Cell Phone and Internet in New Zealand

If you have an unlocked cell phone, it will be easy to simply insert a SIM card upon your arrival. If your phone is not unlocked, you may have to purchase a new phone on a contract. For around $48 USD per month you can get 5 GB of data, unlimited calling & texting and unlimited data at slow speeds after you have used up the 5 GB. The internet in New Zealand is widely accessible and prices are similar to the US. The internet in New Zealand is not known for the fastest speeds, but you can still rely on it. Some of the main cell phone and internet providers include Spark, 2Degrees and Vodafone

9. The Essential Insurance Coverage in New Zealand

Private health insurance in New Zealand 

You may not have access to New Zealand’s free health system as soon as you arrive which is why you should consider getting private health insurance beforehand. Even if you do have access to the public system, it is a good idea to get private health insurance to speed up wait times for non-emergency procedures. Some of the recommended private health insurer’s are Kiwicover, AA Insurance and Pacific Prime.

Home insurance in New Zealand - Beware of Earthquakes

New Zealand has thousands of earthquakes every year. To prevent spending large amounts of money on accidental damages from earthquakes, consider getting home insurance. AMI, Tower and AA Insurance are all reliable choices for home insurance in New Zealand. 

Car insurance in New Zealand 

Unlike many countries, it is not mandatory to purchase car insurance in New Zealand. However, it is recommended to get the minimum which is third party liability insurance. Some of the recommended car insurer’s in New Zealand are AMI, State and Protecta

10. Cost of living in New Zealand

Moving to Auckland in New Zealand is the choice of many Americans due to the high quality of life. The average cost of living in Auckland is $2700 USD per month.

Cost of living for a couple in Auckland, NZ per month

Expense

USD$

Rent for 1 bedroom apartment

$1500

Utilities (gas, water, electricity, cell phone, internet)

$258

Groceries

$475

Entertainment (eating out & leisure)

$240

Insurance 

$105

Other (material goods)

$120

11. Tips when doing Groceries in New Zealand

Groceries in New Zealand can be quite expensive because the country imports a lot of their food. Sticking to the main supermarket chains like New World, Countdown and Pak’nSave can help you save money on groceries. Pak’nSave is known to be the most affordable grocery store in New Zealand.

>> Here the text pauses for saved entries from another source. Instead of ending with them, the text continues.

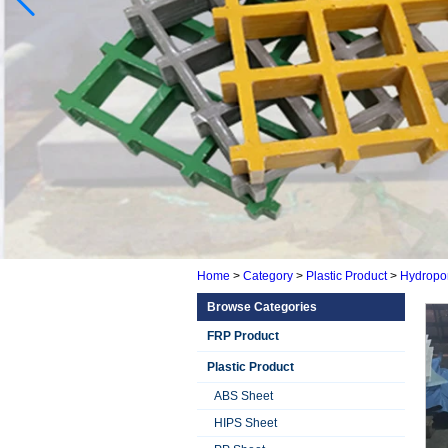
Home
>
Category
>
Plastic Product
>
Hydropon
Browse Categories
FRP Product
Plastic Product
ABS Sheet
HIPS Sheet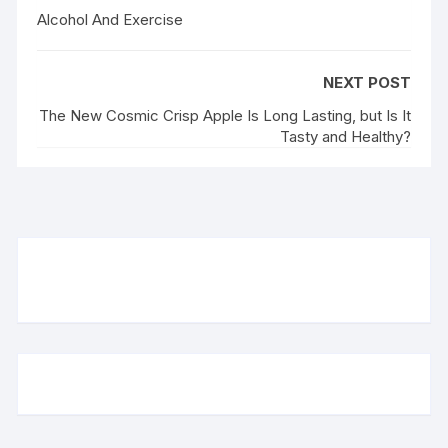
Alcohol And Exercise
NEXT POST
The New Cosmic Crisp Apple Is Long Lasting, but Is It
Tasty and Healthy?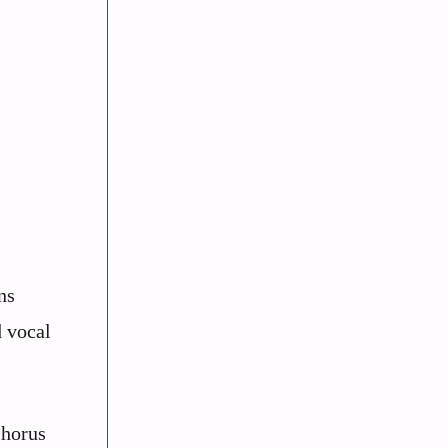
ns
d vocal
chorus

Most grocery stores are open 7 days a week like in the US. Single-use plastic bags are banned so make sure you bring a reusable one. Like in the US, corner stores sell milk at a better price than in grocery stores. 

What to Expect from your New Life in New Zealand

In New Zealand you will see picturesque sceneries and you’ll hear a lot about rugby. Don’t be surprised if you move there in July and the weather is chilly; the seasons are reversed due to their location in the southerner hemisphere. Expect to eat a lot of sea food and watch out for the earthquakes and volcanos!